• JOB ITEM
What is needed is each line of the data below that holds the string "acceso".

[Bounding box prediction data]
# # # # #
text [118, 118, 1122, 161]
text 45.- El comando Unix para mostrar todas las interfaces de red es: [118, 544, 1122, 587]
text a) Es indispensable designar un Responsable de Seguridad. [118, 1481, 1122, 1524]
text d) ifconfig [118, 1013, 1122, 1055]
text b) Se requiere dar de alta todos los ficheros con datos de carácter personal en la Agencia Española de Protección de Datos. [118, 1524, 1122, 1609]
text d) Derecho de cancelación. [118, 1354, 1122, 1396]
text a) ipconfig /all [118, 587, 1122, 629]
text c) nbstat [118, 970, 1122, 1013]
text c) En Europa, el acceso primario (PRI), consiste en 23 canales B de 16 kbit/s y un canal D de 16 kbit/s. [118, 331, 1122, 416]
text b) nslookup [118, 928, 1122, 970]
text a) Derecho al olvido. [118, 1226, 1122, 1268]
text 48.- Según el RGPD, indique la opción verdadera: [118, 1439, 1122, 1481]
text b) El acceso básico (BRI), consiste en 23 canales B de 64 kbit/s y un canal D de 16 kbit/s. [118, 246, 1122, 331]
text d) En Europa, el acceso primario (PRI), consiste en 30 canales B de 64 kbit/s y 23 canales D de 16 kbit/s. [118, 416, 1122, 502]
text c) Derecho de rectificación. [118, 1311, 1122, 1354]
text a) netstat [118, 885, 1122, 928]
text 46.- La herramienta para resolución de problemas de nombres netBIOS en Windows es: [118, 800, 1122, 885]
# # # # #
• WORKED SOLUTION
text c) En Europa, el acceso primario (PRI), consiste en 23 canales B de 16 kbit/s y un canal D de 16 kbit/s. [118, 331, 1122, 416]
text b) El acceso básico (BRI), consiste en 23 canales B de 64 kbit/s y un canal D de 16 kbit/s. [118, 246, 1122, 331]
text d) En Europa, el acceso primario (PRI), consiste en 30 canales B de 64 kbit/s y 23 canales D de 16 kbit/s. [118, 416, 1122, 502]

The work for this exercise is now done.